Others will no doubt have more information on the various federations, so I'll leave that to them.


----------



## MBuzzy

I would say the main difference between the different federations and organizations is the Grandmaster.  There is basically only one art of Tang Soo Do OR Soo Bahk Do, although they all go by different names now.  When the grandmasters split off, they did it largely to be able to teach their own material their own way, but almost all of them still say that they are "loyal to Hwang Kee's vision."

Though the US Soo Bahk Do Federation is the only one that can legally claim Hwang Kee's vision and such (through the management of his son, HC Hwang), the others were almost all trained directly by him or very closely indirectly.  

You will find many minor differences between them, such as the performance of Chil Sung/Yuk Ro hyung, minor differences in applications, teachings, and even techniques (some emphasize the use of Huri more than others).  In general though, all of the orgnanizations are basically the same in the art that they practice.

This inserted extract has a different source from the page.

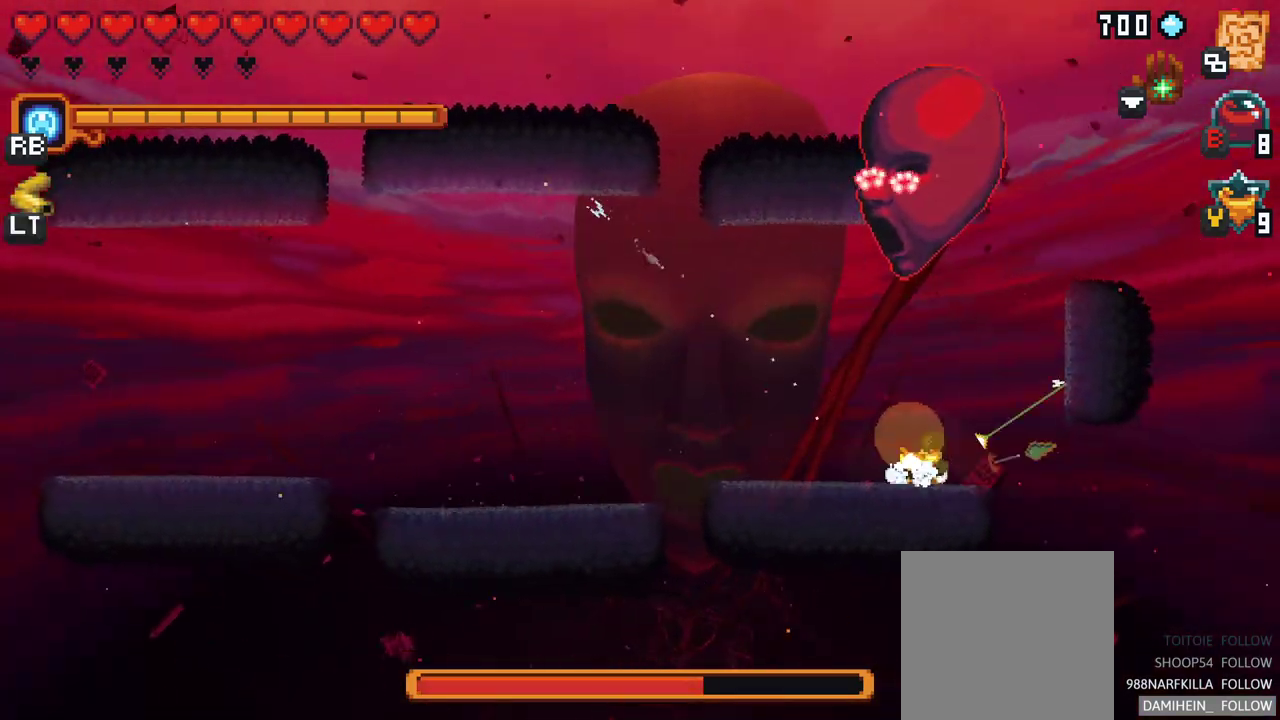
{"buttons": [], "left_stick": "up", "events": [[133, "left_stick", "up"], [450, "X", "up"]]}
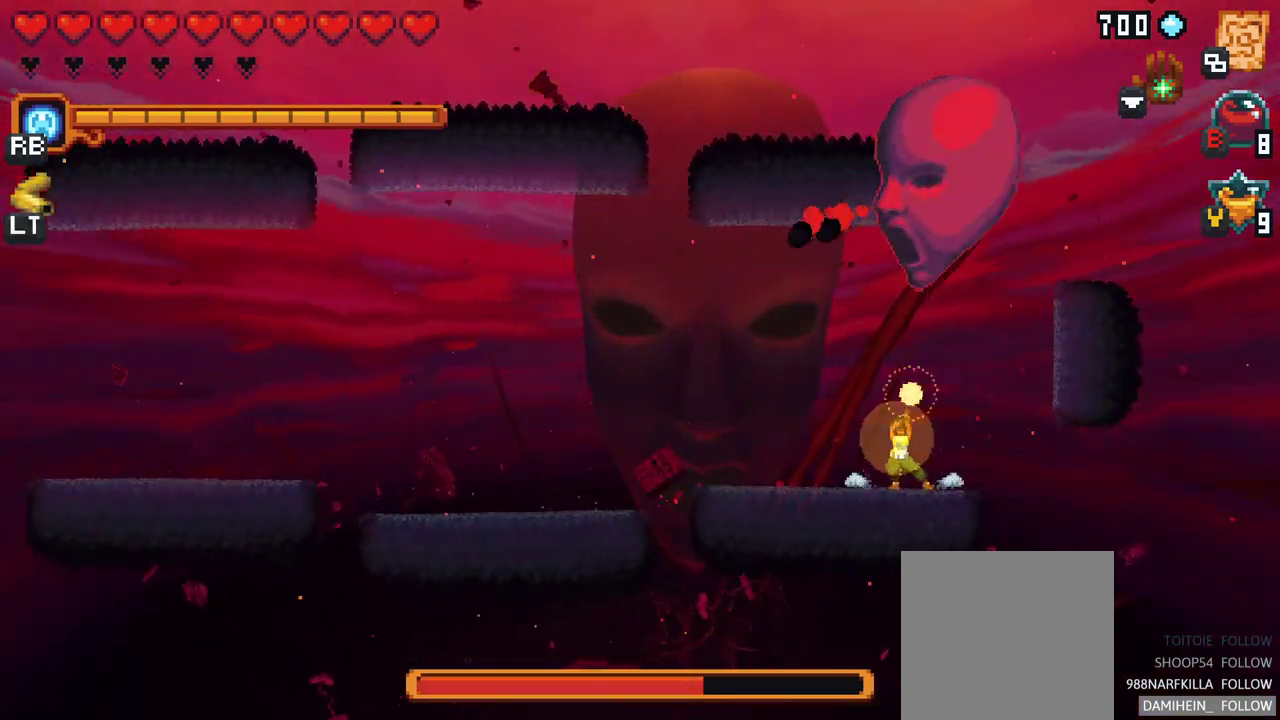
{"buttons": [], "left_stick": "up-left", "events": [[33, "left_stick", "up-left"]]}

Something that can be very revealing is the name of the organization.  For example, some name the organization after the grandmaster (Cheezic), some name it based on some permutation of the name of the style (International Tang Soo Do Federation), some use Korean to convey the point (Ki Guk Kwan - American school); I personally feel that the name can reavel a lot about that particular organization or style.


----------



## Yossarian

The way I see it there are basically two types. There is the newer MDK type with the new forms and the older type with the Traditional forms(WTSDA, CS Kim etc). Even then they are still pretty similar. I have trained and competed with clubs from various backgrounds and apart from small differences in forms and some training methods there is not much difference.


----------



## MBuzzy

Yossarian said:


> The way I see it there are basically two types. There is the newer MDK type with the new forms and the older type with the Traditional forms(WTSDA, CS Kim etc). Even then they are still pretty similar. I have trained and competed with clubs from various backgrounds and apart from small differences in forms and some training methods there is not much difference.


 
I'm curious what you mean by the "newer MDK type?"  Particularly the distinction between what you consider new forms and older type forms?


----------



## Yossarian

I would call schools that practice the Chil Sung and Yuk Ro hyung the "newer type" TSD and would consider the Pyung Ahns Bassai etc to be the "older type" forms. The orgs and Gm's that left The MDK when Hwang Kee introduced the new hyung etc I would consider to be old style


I realise that there are many schools that practice both sets of forms and some practice a few from certain sets. In my experience schools that have Moo Duk Kwan in thier title tend to practice at least some of the Chil Sung set and are more likely to have midnight blue belts and trim as opposed to black.


----------



## MBuzzy

Aside from the US Soo Bahk Do Federation, what other organizations have the title Moo Duk Kwan in their name?  I was under the impression that the Federation was taking legal action against anyone (other than TKD MDK) who used the term Moo Duk Kwan officially as part of their name.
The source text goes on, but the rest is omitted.